Eigenvalues and eigenvectors via dgeev()
dgeev()
wraps LAPACK’s general eigen solver and accepts
optional storage for left and right eigenvectors. By default the helper
queries LAPACK for an optimal workspace size, making small examples
straightforward.
set.seed(123)
M <- matrix(rnorm(16), 4)
WR <- matrix(0, nrow = ncol(M))
WI <- matrix(0, nrow = ncol(M))
VL <- matrix(0, nrow = nrow(M), ncol = ncol(M))
dgeev(A = M, WR = WR, WI = WI, VL = VL)
#> [1] 0
# Compare eigenvalues with base R
complex_eigs <- WR[, 1] + 1i * WI[, 1]
all.equal(sort(complex_eigs), sort(eigen(M)$values))
#> [1] TRUE
For large matrices stored on disk you can pass
big.matrix
containers for A
and (optionally)
VL
/VR
. The wrapper automatically converts
between big storage and native matrix
arguments as
required.
Singular value decomposition with dgesdd()
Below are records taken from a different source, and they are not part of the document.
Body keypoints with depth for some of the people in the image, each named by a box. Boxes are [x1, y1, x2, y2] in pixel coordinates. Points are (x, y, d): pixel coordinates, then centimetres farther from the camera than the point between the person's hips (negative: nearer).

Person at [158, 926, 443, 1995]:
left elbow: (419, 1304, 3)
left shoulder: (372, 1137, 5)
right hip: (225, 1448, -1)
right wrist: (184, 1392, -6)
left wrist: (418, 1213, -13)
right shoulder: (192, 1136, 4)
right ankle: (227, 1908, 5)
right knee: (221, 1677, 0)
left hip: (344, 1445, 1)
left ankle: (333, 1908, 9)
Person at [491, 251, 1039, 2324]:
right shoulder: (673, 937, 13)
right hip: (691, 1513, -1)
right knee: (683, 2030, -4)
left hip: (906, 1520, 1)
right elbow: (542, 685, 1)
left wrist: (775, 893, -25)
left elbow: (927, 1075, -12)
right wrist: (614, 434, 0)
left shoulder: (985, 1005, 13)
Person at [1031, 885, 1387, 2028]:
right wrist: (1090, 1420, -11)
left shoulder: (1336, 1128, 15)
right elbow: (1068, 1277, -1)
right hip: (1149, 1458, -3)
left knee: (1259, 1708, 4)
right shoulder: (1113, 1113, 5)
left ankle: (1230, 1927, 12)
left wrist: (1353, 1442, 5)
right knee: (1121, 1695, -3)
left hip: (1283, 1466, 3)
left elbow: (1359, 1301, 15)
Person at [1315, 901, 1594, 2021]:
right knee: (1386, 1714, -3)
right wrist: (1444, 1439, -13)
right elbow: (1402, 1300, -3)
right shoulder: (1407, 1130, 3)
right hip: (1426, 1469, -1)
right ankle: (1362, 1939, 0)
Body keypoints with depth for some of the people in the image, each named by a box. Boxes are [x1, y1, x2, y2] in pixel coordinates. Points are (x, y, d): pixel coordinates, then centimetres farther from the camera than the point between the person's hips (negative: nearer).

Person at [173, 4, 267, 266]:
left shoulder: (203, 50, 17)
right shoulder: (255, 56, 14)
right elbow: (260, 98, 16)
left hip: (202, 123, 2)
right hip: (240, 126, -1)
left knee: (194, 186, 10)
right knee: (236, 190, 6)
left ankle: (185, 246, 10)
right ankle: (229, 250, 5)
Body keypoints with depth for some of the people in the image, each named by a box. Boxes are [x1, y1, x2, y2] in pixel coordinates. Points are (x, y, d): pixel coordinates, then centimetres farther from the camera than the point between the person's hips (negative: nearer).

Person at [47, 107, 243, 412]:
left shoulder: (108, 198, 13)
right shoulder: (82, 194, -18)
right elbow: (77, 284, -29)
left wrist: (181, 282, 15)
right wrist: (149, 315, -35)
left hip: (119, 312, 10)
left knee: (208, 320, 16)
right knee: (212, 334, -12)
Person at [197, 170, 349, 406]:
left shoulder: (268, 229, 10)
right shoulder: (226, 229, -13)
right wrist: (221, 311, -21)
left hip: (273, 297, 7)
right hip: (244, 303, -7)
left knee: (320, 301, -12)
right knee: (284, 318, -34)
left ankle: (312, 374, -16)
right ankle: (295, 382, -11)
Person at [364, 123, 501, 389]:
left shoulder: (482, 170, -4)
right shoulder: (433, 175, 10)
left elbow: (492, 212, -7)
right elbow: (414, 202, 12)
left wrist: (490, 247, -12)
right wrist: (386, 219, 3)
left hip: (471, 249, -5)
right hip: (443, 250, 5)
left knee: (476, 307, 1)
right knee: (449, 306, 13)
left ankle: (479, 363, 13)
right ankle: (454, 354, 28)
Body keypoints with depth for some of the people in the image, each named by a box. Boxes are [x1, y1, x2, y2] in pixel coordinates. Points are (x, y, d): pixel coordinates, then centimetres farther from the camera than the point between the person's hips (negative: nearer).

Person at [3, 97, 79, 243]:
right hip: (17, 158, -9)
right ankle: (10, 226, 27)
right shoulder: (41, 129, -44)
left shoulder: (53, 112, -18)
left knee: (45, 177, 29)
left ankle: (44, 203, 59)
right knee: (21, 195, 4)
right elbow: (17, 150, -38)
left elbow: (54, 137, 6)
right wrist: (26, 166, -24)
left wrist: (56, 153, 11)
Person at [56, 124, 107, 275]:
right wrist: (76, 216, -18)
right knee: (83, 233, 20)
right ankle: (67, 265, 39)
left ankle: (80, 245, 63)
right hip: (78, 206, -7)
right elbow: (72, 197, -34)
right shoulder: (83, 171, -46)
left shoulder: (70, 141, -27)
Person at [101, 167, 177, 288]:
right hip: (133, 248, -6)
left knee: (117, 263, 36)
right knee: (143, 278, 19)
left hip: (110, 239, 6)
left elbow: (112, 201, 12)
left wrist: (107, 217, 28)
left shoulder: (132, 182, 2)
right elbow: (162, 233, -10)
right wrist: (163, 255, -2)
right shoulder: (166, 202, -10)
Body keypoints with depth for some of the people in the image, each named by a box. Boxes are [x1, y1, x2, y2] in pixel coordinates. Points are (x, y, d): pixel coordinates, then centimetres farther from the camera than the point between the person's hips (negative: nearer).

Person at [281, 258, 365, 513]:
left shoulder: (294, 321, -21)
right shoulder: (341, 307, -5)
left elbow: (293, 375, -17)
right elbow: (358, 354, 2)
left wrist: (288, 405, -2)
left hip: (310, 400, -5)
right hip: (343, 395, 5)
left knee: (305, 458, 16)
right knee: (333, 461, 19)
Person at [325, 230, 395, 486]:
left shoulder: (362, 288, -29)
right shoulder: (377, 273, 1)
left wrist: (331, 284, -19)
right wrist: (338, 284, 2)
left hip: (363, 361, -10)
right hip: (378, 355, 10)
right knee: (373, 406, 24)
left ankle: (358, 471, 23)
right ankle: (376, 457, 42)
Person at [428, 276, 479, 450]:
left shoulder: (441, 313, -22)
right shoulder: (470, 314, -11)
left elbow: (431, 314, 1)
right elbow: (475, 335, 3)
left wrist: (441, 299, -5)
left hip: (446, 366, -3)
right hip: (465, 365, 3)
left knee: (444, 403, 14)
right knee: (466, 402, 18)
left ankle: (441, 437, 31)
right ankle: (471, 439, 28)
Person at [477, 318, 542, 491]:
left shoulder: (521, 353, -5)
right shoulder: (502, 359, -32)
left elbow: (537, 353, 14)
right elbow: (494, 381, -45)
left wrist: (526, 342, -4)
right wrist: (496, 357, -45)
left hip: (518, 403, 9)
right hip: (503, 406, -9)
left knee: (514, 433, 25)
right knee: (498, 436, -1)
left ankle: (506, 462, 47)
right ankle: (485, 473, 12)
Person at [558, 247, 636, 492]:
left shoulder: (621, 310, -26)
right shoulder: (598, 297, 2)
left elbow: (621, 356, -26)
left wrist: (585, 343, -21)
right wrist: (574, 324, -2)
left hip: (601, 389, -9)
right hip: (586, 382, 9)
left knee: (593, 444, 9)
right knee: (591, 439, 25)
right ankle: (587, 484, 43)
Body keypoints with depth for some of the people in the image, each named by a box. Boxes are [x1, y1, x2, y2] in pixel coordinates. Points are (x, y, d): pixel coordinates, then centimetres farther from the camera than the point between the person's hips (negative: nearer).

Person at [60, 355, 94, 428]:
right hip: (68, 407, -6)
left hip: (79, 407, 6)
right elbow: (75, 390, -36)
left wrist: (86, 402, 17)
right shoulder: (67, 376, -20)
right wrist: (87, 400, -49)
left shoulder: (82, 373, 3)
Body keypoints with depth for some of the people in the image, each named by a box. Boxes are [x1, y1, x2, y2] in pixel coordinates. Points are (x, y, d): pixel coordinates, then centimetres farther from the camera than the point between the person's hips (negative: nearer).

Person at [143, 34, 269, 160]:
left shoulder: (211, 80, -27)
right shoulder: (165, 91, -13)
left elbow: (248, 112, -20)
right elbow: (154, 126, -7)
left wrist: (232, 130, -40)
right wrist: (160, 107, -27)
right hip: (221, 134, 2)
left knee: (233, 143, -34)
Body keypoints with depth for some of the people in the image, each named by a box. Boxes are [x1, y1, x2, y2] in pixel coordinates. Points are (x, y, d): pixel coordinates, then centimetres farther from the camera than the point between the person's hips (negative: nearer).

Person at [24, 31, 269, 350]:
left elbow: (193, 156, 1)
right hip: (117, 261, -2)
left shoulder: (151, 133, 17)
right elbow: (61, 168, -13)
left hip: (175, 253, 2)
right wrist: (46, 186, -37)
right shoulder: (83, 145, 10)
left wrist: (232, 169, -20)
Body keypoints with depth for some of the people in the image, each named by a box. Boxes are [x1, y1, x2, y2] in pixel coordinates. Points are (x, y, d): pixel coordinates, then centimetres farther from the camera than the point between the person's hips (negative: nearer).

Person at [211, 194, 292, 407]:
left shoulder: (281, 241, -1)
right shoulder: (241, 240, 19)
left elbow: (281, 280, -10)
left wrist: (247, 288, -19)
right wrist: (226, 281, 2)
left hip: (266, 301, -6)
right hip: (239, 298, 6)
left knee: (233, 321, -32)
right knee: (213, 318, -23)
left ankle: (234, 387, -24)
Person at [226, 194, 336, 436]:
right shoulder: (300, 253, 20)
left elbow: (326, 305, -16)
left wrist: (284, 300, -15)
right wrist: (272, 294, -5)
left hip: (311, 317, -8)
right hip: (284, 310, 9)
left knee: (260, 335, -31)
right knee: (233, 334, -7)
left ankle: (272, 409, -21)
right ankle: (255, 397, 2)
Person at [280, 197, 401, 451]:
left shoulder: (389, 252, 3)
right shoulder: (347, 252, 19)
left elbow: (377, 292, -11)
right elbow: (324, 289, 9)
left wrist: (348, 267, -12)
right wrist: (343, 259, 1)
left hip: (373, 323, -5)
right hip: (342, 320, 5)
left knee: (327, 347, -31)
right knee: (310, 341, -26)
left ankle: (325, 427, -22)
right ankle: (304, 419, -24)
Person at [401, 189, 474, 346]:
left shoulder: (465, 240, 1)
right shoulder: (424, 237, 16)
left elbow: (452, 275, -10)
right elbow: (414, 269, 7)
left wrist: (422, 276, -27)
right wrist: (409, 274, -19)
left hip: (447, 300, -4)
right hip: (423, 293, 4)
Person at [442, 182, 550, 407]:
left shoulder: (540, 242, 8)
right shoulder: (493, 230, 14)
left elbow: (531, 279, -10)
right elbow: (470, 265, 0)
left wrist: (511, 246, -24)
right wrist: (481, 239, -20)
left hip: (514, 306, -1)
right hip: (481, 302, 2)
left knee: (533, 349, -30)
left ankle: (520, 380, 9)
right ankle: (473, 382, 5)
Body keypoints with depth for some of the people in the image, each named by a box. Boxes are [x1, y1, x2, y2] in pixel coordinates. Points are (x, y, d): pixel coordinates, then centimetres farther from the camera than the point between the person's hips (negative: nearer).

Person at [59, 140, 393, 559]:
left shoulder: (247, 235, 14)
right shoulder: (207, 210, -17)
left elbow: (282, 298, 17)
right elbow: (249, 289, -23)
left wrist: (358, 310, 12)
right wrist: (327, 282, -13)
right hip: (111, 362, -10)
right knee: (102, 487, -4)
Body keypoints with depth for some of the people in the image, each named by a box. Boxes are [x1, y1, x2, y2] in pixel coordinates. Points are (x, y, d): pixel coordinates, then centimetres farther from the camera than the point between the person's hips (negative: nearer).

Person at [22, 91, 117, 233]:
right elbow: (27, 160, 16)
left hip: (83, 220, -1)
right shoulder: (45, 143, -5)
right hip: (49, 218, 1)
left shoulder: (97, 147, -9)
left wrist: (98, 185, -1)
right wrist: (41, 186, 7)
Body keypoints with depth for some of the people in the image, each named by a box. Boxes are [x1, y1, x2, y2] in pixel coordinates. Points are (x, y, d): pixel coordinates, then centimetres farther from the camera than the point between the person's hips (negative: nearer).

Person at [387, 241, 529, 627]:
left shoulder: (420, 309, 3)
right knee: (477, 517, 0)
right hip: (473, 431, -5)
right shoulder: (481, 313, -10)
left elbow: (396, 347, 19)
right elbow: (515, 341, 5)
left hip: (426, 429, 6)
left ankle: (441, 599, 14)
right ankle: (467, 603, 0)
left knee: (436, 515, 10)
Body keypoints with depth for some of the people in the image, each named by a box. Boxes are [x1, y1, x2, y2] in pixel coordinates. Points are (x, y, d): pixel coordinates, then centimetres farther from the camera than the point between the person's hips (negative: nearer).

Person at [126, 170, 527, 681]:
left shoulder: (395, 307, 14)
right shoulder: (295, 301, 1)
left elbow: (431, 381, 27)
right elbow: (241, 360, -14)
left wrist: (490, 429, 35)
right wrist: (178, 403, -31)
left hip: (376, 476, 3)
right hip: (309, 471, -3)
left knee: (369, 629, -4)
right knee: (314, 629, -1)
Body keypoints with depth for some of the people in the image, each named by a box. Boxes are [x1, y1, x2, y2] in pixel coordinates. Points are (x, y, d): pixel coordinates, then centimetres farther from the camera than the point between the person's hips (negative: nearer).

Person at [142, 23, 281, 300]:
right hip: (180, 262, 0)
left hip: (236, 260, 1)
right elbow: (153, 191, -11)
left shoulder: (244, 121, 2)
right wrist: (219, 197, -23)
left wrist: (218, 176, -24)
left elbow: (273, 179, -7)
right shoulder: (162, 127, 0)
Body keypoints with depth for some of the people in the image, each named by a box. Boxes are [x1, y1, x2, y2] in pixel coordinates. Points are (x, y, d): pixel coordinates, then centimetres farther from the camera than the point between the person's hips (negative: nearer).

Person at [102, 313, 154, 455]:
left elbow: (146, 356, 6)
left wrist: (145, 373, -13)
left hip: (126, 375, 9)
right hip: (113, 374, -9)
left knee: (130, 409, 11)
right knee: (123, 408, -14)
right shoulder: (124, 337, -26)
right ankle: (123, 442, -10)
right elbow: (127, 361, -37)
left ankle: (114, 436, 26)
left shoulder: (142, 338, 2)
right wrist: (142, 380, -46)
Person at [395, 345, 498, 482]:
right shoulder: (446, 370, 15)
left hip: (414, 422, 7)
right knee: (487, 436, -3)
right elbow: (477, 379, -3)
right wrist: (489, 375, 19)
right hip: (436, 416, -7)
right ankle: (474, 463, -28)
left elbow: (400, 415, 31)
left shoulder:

The divide-and-conquer SVD routine dgesdd()
requires
workspace for the singular values and (optionally) the left and right
singular vectors. Providing big.matrix
containers lets you
persist decompositions to disk without copying through R’s heap.
set.seed(101)
X <- matrix(rnorm(12), 4)
S <- matrix(0, nrow = min(dim(X)))
U <- matrix(0, nrow = nrow(X), ncol = nrow(X))
VT <- matrix(0, nrow = ncol(X), ncol = ncol(X))
dgesdd(A = X, S = S, U = U, VT = VT)
#> [1] 0
svd_base <- svd(X)
all.equal(drop(S), svd_base$d)
#> [1] "Mean relative difference: 0.3311388"
all.equal(U, svd_base$u)
#> [1] "Attributes: < Component \"dim\": Mean relative difference: 0.25 >"
#> [2] "Numeric: lengths (16, 12) differ"
all.equal(VT, t(svd_base$v))
#> [1] "Mean relative difference: 1.484757"
Because dgesdd()
accepts both in-memory and file-backed
matrices, it enables scalable dimensionality reduction pipelines
directly on datasets that are larger than available RAM.